If it is a singing and playing thing - string players hate it. No matter how good the piece is. At least that's been my experience with that type of composing before. But pianists don't mind! (At least I don't... hehe...)

What is the instrumentation of the piece?

  Re: General discussion - composing for specific musician  dunkinwedd at 22:31 on 30 September 2006
 

And I think you have to bear in mind the rehearsal time you are committing a performer to. If the piece is relatively traditional/easy to perform, there will still be a lot of rehearsal time needed. If it's experimental/technically challenging then you're asking performers to give up huge chunks of rehearsal time for a piece that they are unlikely to perform many times.

If I were angryjane - and especially if some time has passed - I think I would tell the musician she wrote for how it appeared to her and how she feels, and ask the soloist straight out "Did she think the piece was terrible? Did she suddenly have a change of heart?"

The answer may be hurtful, but in my experience what you imagine is much worse than what you know. At worst you might find out something - and at best you might get another performance!

  Re: General discussion - composing for specific musician  angryjane at 18:13 on 07 October 2006
 

hello piargno and dunkinwedd,

the piece was originally written for a solo cellist.
actually i know another cellist who improvises and sings.
i might ask her at some point if she'd be interested in the piece or i might just move on. i do like the piece but i would rather write new pieces than try to revive an old one unless i find someone who would genuinely be interested in performing the piece.

as for asking the original cellist what she really thought about the piece, i did already and she didn't really give me a straightforward answer so i assume she didn't want to hurt my feelings any more than she already had. i mean if someone wrote you a piece and you hated it, could you really tell that person that and why? relatives would have no trouble saying something that harsh but presumably someone that is more an acquaintance would be reticent about saying something brutal to your face.... well maybe some people would have no trouble but this was not the case here.
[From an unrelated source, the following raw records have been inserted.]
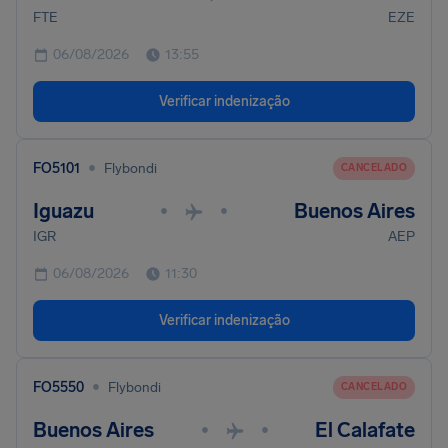
FTE
EZE
06/08/2026
13:55
Verificar indenização
•
FO5101
Flybondi
CANCELADO
Iguazu
Buenos Aires
•
•
IGR
AEP
06/08/2026
11:30
Verificar indenização
•
FO5550
Flybondi
CANCELADO
Buenos Aires
El Calafate
•
•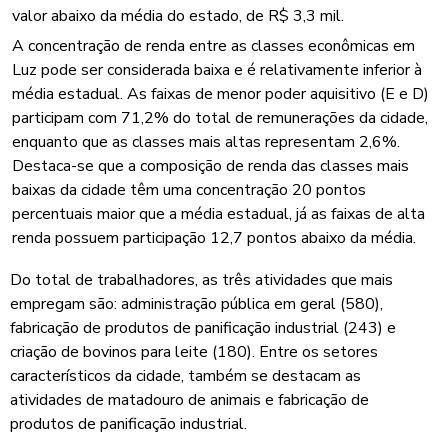
valor abaixo da média do estado, de R$ 3,3 mil.
A concentração de renda entre as classes econômicas em
Luz pode ser considerada baixa e é relativamente inferior à
média estadual. As faixas de menor poder aquisitivo (E e D)
participam com 71,2% do total de remunerações da cidade,
enquanto que as classes mais altas representam 2,6%.
Destaca-se que a composição de renda das classes mais
baixas da cidade têm uma concentração 20 pontos
percentuais maior que a média estadual, já as faixas de alta
renda possuem participação 12,7 pontos abaixo da média.
Do total de trabalhadores, as três atividades que mais
empregam são: administração pública em geral (580),
fabricação de produtos de panificação industrial (243) e
criação de bovinos para leite (180). Entre os setores
característicos da cidade, também se destacam as
atividades de matadouro de animais e fabricação de
produtos de panificação industrial.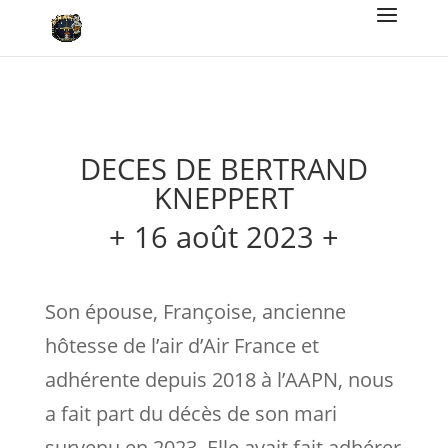
DECES DE BERTRAND
KNEPPERT
+ 16 août 2023 +
Son épouse, Françoise, ancienne
hôtesse de l’air d’Air France et
adhérente depuis 2018 à l’AAPN, nous
a fait part du décès de son mari
survenu en 2023. Elle avait fait adhérer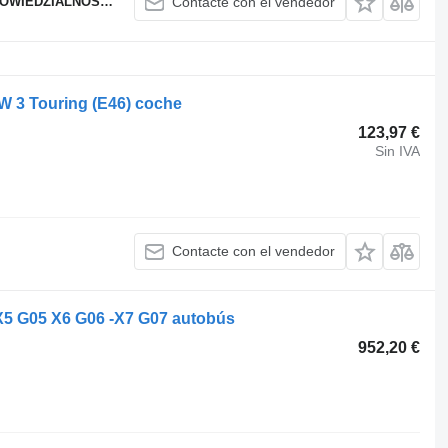
WIEDZIALNOŚCIĄ
Contacte con el vendedor
MW 3 Touring (E46) coche
123,97 €
Sin IVA
Contacte con el vendedor
X5 G05 X6 G06 -X7 G07 autobús
952,20 €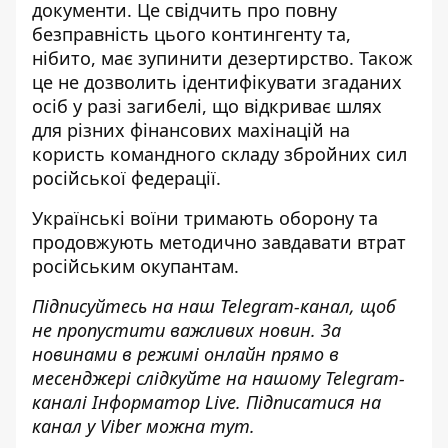
документи. Це свідчить про повну
безправність цього контингенту та,
нібито, має зупинити дезертирство. Також
це не дозволить ідентифікувати згаданих
осіб у разі загибелі, що відкриває шлях
для різних фінансових махінацій на
користь командного складу збройних сил
російської федерації.
Українські воїни тримають оборону та
продовжують методично завдавати втрат
російським окупантам.
Підписуйтесь на наш
Telegram-канал
, щоб
не пропустити важливих новин. За
новинами в режимі онлайн прямо в
месенджері слідкуйте на нашому Telegram-
каналі
Інформатор Live
. Підписатися на
канал у Viber можна
тут
.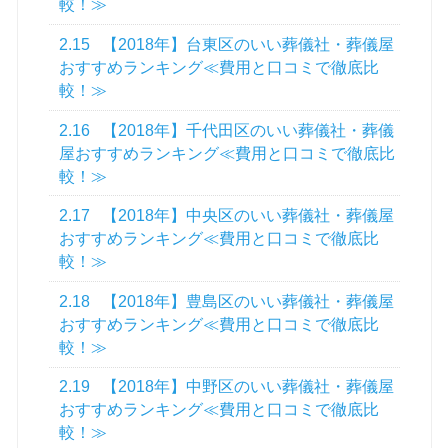
較！≫
2.15
【2018年】台東区のいい葬儀社・葬儀屋
おすすめランキング≪費用と口コミで徹底比
較！≫
2.16
【2018年】千代田区のいい葬儀社・葬儀
屋おすすめランキング≪費用と口コミで徹底比
較！≫
2.17
【2018年】中央区のいい葬儀社・葬儀屋
おすすめランキング≪費用と口コミで徹底比
較！≫
2.18
【2018年】豊島区のいい葬儀社・葬儀屋
おすすめランキング≪費用と口コミで徹底比
較！≫
2.19
【2018年】中野区のいい葬儀社・葬儀屋
おすすめランキング≪費用と口コミで徹底比
較！≫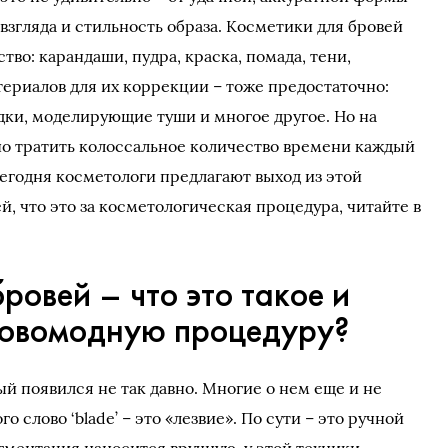
взгляда и стильность образа. Косметики для бровей
во: карандаши, пудра, краска, помада, тени,
ериалов для их коррекции – тоже предостаточно:
дки, моделирующие туши и многое другое. Но на
но тратить колоссальное количество времени каждый
 Сегодня косметологи предлагают выход из этой
, что это за косметологическая процедура, читайте в
овей – что это такое и
 новомодную процедуру?
й появился не так давно. Многие о нем еще и не
о слово ‘blade’ – это «лезвие». По сути – это ручной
on another tack, has anyone composed for ensembles or a soloist who solicited compositions and what has your experience been - what are the "right" questions to ask in order to have a fruitful experience for both the composer and the ensemble or soloist?



  Re: General discussion - composing for specific musician  James McFadyen at 21:02 on 24 November 2006
 

Dealing with commissions can be a little tricky at times, but a lot of it depends on the musician you are writing for.

The important element here is for the commission to be paid. We've all done free commissions, but eventually you have to start charging.

If they pay for the commission, the musician will feel more attached to the piece, having shelled out several hundered pounds, they will be more likely to take an active role in deciding the music's outcome and thus sculpting the music they actually want to play.

From time to time, a musician may just leave it all up to you, afterall a musician will usually approach you because they want your style of music.

A lot of the bigger composers will probably tell you that commissions are about playing it safe. While the biggest Orchestras in the world may commission John Adams, he still has to play it safe as he stated in an interview on his website.

More important than commissions is the fact that you are writing the music you want to write. This is commonsense, but this will only get you so far and every composer will have to live with the fact they will have to take commissions which are perhaps not too inspiring on a truely artistic level, but will pay the rent nonetheless.

One last important thing: You can't please everyone all the time, it just isn't possible no matter how good you are!